#### What the task requires
Resume the account of Eric Mingus's entrance at the venue, writing on from its last sentence.

#### Document segment
↓↓↓
From the stage area at the front of the venue, the emcee (yours truly) introduces the headliner. Somewhere deep in the back of the room, a shout begins. It gets louder. Closer. Louder. Deeper. It becomes a full-throated, gospel-testifyin’ field holler. Louder. It batters the tall brick walls of the space, rattles the massive glass of the floor-to-ceiling windows. Louder. The floor trembles. Closer. And still the yell gets louder. Closer. Louder.
From the shadows a giant steps forth. A towering, absolute bear of a man, a figure every inch the match of that huge, powerful voice. He stands behind an upright bass and plucks out a thick, lowdown, spine-throbbing line. He trades roars and growls with a saxophonist, belts out hot, angry blues in jagged, blood-flecked chunks. He dispenses poetic couplets of a highly unsettling nature—something about smashing his hand with a hammer.
Meet Eric Mingus. He makes quite an impression.
↑↑↑
#### Supplied records
↓↓↓
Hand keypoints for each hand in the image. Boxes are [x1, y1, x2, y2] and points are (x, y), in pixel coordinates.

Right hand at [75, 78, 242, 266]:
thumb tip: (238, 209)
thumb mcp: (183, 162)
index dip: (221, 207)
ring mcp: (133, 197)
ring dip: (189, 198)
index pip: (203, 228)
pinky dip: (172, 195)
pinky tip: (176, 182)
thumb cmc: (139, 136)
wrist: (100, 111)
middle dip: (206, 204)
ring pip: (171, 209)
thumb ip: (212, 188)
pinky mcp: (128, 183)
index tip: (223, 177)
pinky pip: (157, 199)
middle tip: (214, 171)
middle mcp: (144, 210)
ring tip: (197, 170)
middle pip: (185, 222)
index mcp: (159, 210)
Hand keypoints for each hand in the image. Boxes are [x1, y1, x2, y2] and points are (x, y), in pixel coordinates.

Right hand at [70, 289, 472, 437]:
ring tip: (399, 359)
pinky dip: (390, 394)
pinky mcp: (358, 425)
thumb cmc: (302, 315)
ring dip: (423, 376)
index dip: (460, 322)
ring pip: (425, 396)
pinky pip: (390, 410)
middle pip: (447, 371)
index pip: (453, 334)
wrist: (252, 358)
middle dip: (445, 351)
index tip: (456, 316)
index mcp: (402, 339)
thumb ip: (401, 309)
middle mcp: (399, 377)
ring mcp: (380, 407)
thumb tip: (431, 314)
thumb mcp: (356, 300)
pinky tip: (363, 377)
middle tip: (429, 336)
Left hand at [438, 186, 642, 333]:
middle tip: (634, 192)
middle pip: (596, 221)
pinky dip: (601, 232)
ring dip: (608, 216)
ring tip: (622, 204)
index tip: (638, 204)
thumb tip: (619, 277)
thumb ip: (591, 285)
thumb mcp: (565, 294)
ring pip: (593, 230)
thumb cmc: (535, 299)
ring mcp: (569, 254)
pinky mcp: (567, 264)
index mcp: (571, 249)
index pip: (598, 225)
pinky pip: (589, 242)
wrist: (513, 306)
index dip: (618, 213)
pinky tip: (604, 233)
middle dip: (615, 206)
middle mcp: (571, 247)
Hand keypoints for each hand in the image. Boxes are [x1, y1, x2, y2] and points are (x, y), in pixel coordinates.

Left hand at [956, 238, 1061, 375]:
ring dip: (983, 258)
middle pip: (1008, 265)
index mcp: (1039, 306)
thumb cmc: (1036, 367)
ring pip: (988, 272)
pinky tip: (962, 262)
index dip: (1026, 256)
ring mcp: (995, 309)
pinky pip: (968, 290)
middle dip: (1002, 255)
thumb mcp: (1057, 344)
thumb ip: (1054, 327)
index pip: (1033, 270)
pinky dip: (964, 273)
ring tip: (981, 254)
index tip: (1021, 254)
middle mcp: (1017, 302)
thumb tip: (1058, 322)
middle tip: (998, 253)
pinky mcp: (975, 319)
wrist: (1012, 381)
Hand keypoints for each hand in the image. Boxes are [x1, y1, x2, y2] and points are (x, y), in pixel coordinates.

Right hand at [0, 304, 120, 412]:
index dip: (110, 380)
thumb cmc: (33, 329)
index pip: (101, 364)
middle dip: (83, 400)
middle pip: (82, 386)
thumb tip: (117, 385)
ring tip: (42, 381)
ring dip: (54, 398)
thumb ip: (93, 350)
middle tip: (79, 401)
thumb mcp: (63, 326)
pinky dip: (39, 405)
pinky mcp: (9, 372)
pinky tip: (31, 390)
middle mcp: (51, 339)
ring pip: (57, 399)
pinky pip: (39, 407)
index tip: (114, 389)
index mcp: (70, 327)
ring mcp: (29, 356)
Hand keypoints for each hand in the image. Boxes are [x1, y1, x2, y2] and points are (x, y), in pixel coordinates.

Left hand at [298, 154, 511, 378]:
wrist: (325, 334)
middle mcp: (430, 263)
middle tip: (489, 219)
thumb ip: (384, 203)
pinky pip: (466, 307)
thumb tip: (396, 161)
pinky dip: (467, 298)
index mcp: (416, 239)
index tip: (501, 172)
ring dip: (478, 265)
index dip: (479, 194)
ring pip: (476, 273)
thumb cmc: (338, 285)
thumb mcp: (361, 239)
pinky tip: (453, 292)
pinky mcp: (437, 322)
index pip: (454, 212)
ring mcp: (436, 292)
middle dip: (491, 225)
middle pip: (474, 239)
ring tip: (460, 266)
↑↑↑
#### Task response
If the last name sounds familiar, you’re right: Eric, 43, is indeed the son of legendary bassist and composer Charles Mingus (his mother was the jazz giant’s third wife, Judith). But in the presence of Eric’s own art, a powerfully moody, darkly cool, Beat-inspired combination of rock, blues, soul, jazz, and sung/spoken poetry, the family legacy is rendered a mere footnote. In an age when the descendents of too many jazz icons—Duke Ellington’s son, Mercer; Cab Calloway’s grandson, C. Calloway Brooks—have been all too content to earn a crust by milking their heritage in tribute shows, Mingus has always done his own thing. Though it hasn’t always been easy.
“It was funny,” Mingus recalls with a laugh. “When I was younger and decided I wanted to play the bass, [longtime Charles Mingus drummer] Danny Richmond said to me, ‘Man, do you realize how good you’re gonna have to be?’—meaning that people would be expecting me to play like my dad. That was pretty intimidating at first, but then it became more of a challenge. It got me to try to sound different, to come up with my own approach to the bass and to music. Yeah, my dad’s name has opened a lot of doors for me, which I’m really grateful for. But I try to stay conscious of that, and I always try to take as many other people with me as I can when I go through those doors.”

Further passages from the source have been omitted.